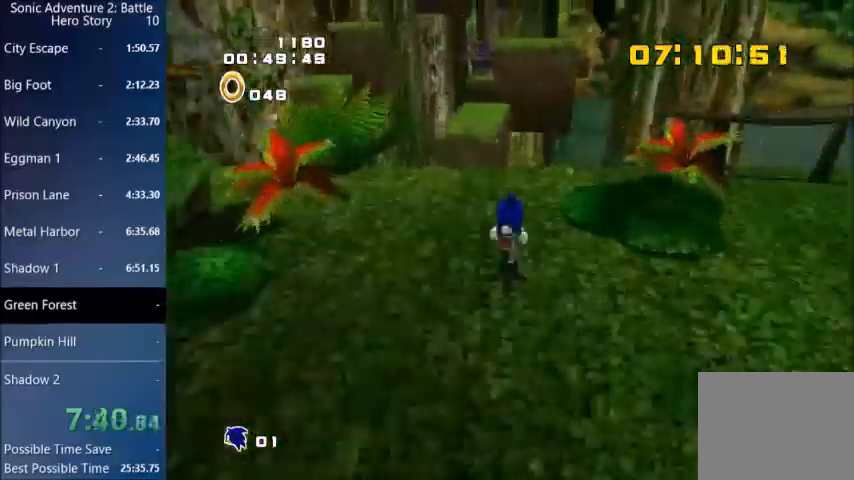
{"buttons": ["CROSS"], "left_stick": "up", "right_stick": "center", "events": [[134, "CROSS", "down"], [234, "L3", "down"], [434, "L3", "up"]]}
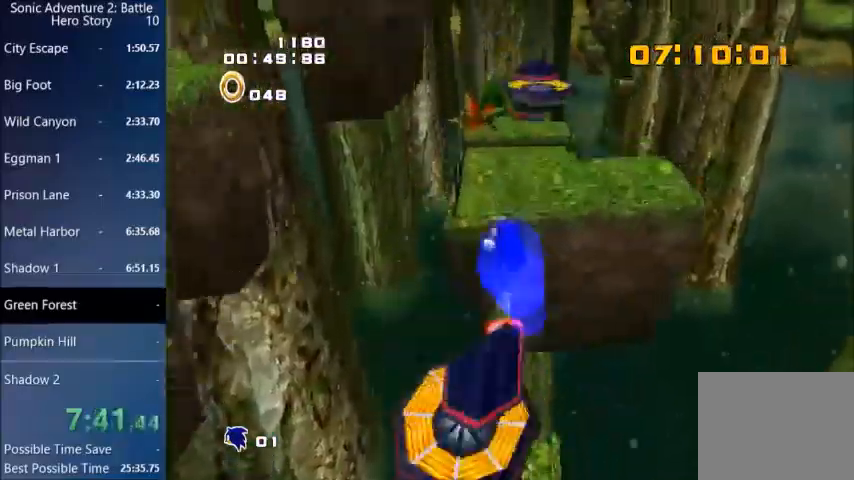
{"buttons": ["CROSS"], "left_stick": "up", "right_stick": "center", "events": []}
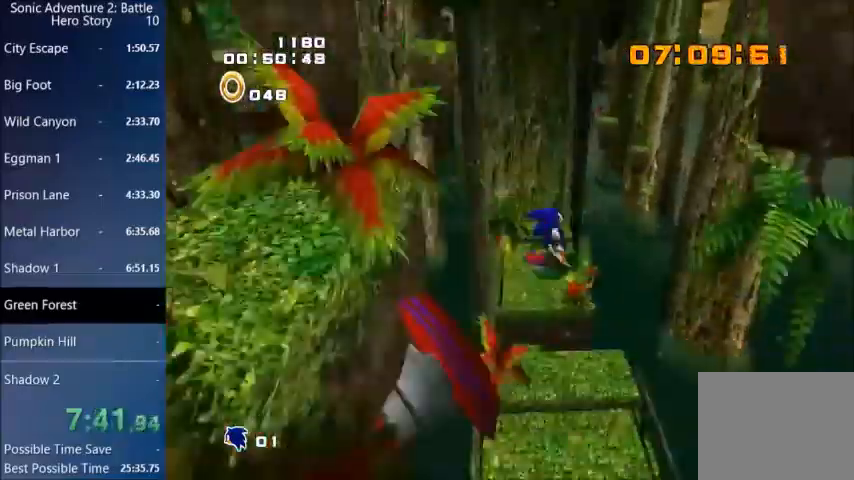
{"buttons": [], "left_stick": "up", "right_stick": "center", "events": [[334, "CROSS", "up"]]}
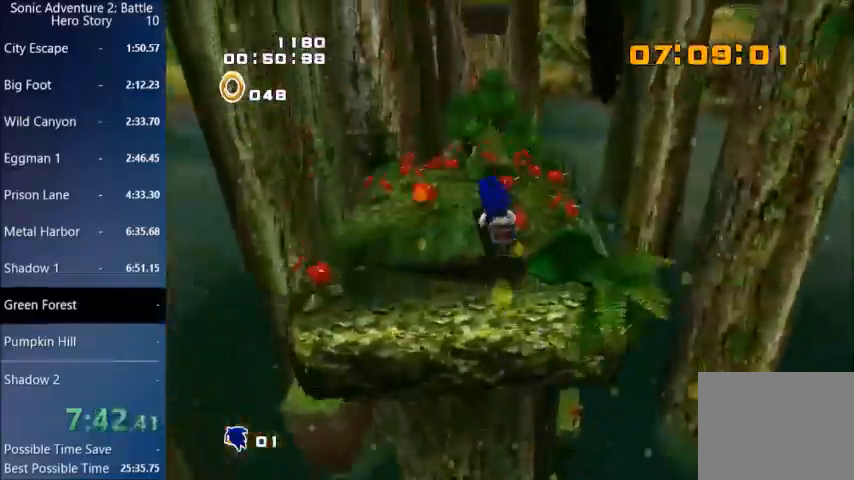
{"buttons": [], "left_stick": "up", "right_stick": "center", "events": []}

========================================================================

- _Required work_
Pull every line containing the string "CROSS" out of the data above and copy it.

- _Written answer_
{"buttons": ["CROSS"], "left_stick": "up", "right_stick": "center", "events": [[134, "CROSS", "down"], [234, "L3", "down"], [434, "L3", "up"]]}
{"buttons": ["CROSS"], "left_stick": "up", "right_stick": "center", "events": []}
{"buttons": [], "left_stick": "up", "right_stick": "center", "events": [[334, "CROSS", "up"]]}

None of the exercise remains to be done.